Implications of Fed Launching Quantitative Tightening




Fed launching quantitative tightening - 1st time in its history

QT era has extraordinary implications for stock markets and gold

“In October, the Committee will initiate the balance sheet normalization program..."

Fed realizes the extraordinary risk quantitative tightening is for QE-inflated stock markets,

so it is starting slow.

Even so, with two-thirds of the US economy driven by consumer spending, it could spiral out of control.

The Fed denied it was monetizing bonds because QE would only be a short-term crisis measure.

That was a lie.

When the Fed acquires bonds, they are added to its balance sheet.

After QE ended in October 2014, $3.6 trillion in bonds were still on the Fed's balance sheet.

That means over 98 percent of QE money is still in the economy.

It remains so high because the Fed is reinvesting proceeds from the maturing bonds and rolling it over in to new bonds.

That's done in order to keep the money working in the economy.

QT will start modestly in Q4' 17, with the Fed taking $10 billion a month in maturing bonds off its books.

It'll start with a mix of $6b in Treasuries and $4b in mortgage-backed securities.

This will gradually remove capital from the economy.

It will accelerate QT where it'll eventually reach $30 billion in Treasuries and $20 billion in mortgage-backed securities.

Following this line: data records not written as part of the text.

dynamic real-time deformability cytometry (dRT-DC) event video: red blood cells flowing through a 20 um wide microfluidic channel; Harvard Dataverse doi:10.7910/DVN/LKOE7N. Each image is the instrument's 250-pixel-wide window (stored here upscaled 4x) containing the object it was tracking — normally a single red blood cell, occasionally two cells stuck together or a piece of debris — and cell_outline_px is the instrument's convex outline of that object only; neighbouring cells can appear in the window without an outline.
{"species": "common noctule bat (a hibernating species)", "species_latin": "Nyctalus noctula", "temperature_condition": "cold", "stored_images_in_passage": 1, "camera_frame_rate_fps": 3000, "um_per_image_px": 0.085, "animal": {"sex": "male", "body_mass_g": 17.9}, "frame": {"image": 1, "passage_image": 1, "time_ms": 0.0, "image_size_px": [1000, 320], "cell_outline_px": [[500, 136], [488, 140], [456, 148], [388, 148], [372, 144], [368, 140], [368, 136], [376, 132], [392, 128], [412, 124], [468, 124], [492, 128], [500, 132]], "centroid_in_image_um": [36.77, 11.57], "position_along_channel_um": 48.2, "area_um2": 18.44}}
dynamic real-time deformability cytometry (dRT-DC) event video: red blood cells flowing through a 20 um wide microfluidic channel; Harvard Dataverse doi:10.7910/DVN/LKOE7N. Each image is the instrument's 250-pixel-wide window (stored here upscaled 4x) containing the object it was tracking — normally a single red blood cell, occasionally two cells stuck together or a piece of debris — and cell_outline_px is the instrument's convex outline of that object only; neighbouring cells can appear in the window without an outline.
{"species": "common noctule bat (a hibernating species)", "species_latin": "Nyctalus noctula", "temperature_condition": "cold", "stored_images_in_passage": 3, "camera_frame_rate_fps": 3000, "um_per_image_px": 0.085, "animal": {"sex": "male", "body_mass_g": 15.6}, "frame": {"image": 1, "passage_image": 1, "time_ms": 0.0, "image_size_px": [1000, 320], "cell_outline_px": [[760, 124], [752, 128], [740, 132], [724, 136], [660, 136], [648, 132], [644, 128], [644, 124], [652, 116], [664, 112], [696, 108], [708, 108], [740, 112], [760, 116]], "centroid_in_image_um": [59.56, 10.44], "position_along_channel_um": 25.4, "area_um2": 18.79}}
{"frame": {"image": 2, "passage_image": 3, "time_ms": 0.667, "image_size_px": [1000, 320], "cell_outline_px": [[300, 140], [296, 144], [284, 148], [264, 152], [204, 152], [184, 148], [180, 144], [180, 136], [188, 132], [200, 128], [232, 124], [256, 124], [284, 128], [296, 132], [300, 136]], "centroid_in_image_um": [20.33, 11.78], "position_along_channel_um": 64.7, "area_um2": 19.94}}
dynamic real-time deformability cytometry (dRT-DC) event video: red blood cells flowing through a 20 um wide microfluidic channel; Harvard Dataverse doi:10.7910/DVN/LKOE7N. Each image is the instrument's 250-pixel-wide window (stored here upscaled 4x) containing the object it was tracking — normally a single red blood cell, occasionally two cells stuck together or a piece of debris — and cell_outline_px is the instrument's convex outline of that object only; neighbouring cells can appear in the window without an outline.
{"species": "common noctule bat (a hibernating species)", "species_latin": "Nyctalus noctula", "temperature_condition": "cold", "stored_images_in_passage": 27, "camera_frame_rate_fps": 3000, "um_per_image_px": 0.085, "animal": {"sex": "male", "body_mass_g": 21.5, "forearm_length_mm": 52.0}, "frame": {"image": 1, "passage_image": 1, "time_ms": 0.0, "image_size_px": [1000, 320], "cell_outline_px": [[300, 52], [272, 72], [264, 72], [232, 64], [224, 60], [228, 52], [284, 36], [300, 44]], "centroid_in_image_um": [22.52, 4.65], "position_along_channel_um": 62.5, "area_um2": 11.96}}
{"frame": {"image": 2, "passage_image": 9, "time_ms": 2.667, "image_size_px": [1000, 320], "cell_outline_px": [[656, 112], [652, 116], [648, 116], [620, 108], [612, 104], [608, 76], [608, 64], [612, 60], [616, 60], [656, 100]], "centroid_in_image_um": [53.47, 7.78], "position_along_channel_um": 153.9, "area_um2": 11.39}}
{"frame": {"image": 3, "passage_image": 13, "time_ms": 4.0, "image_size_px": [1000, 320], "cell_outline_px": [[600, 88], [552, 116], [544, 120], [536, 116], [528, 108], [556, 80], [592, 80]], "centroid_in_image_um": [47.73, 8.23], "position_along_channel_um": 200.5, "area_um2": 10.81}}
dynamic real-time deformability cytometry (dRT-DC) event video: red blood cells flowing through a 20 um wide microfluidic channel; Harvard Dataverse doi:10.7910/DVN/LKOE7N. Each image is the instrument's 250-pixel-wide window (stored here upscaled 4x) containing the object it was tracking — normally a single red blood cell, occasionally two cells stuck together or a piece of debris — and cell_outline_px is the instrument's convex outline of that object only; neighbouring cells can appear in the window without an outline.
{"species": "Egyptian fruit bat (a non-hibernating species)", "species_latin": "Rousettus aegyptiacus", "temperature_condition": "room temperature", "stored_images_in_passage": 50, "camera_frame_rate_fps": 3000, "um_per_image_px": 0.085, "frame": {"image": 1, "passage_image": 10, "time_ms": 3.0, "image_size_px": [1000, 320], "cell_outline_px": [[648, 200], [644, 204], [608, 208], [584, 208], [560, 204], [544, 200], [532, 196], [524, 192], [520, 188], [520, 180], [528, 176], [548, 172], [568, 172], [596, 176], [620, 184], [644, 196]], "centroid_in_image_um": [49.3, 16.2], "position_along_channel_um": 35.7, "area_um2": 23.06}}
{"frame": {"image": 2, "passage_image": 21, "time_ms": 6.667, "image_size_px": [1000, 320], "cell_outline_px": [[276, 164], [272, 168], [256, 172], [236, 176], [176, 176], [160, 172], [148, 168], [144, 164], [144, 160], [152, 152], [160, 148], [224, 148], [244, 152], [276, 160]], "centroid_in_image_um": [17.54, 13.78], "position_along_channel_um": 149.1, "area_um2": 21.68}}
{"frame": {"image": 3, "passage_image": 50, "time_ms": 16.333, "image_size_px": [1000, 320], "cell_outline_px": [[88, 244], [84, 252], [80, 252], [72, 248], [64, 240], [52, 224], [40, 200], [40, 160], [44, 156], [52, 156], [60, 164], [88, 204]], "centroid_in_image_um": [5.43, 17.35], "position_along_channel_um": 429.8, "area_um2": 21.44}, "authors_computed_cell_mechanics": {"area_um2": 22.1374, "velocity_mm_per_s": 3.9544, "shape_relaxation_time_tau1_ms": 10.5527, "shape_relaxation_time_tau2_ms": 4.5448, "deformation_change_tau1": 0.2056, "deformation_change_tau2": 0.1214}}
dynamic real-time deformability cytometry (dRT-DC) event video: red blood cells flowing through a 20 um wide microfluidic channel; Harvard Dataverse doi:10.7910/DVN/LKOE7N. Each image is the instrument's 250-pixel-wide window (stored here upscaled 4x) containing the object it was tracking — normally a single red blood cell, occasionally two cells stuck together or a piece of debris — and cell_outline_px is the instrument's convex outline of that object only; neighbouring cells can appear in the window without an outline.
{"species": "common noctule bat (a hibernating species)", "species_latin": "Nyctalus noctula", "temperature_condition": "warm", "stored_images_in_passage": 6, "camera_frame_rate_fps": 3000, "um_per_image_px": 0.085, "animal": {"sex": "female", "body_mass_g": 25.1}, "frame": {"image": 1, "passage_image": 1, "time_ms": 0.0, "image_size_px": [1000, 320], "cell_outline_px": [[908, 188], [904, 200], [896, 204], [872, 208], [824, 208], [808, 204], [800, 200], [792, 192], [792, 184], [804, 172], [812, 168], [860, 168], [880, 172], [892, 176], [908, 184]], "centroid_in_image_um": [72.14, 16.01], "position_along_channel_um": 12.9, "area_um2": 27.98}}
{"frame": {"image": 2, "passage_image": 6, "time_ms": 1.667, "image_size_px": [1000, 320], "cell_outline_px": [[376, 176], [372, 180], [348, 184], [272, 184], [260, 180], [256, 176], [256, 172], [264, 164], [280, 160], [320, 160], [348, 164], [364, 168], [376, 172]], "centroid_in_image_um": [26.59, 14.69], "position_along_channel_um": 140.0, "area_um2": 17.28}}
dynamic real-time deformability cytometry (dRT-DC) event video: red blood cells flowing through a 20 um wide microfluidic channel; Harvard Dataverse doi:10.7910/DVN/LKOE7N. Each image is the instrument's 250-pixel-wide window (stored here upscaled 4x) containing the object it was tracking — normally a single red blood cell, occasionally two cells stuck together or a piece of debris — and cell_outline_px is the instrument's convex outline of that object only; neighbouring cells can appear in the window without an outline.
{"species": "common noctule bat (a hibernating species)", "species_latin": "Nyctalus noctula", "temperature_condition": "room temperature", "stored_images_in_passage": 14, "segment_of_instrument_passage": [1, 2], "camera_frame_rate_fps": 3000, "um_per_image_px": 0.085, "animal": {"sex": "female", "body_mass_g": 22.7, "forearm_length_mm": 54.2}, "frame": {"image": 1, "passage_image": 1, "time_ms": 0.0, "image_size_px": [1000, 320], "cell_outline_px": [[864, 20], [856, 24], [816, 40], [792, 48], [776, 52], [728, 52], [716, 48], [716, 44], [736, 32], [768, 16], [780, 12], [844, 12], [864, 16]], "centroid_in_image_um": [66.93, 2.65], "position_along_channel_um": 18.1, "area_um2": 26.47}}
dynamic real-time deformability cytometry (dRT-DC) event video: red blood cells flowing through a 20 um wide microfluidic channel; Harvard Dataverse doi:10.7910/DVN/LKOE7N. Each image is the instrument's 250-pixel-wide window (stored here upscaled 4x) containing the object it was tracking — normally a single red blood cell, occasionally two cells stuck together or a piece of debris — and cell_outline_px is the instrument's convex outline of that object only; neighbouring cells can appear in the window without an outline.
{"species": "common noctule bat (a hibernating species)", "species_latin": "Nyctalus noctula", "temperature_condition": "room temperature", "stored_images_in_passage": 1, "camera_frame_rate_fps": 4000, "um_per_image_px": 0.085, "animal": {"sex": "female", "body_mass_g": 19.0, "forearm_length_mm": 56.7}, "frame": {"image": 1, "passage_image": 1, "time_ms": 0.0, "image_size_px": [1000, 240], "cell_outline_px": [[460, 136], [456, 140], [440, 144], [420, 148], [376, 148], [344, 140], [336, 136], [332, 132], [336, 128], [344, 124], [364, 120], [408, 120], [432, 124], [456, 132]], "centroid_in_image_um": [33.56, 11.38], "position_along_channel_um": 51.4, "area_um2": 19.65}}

That represents $50 billion a month in capital taken out of the economy, or $600 billion per year.

It is unlikely it'll ever reach that level, but that's the stated plan.

Why is it doing this?

It knows there will be another recession coming down the road, and it has to reload in order to provide QE for that one. This is one of the main reasons why there should be no central banking in the world.

It's a major reason the Fed creates booms and busts.

What this means for QT is the Fed, by attempting to prepare for the next recession,
could in reality trigger it.

Assuming it goes ahead and implements its plan, it would take three to four years to complete.

Yellen said there is no intention to changing the depth and pace of QT.

Slowing it in response to a stock sell-off would communicate to the market a lack of confidence in the economy. That in turn would produce more of a sell-off.

The Fed has never done this before. Hang on, this is going to get even more volatile in over the next couple of years.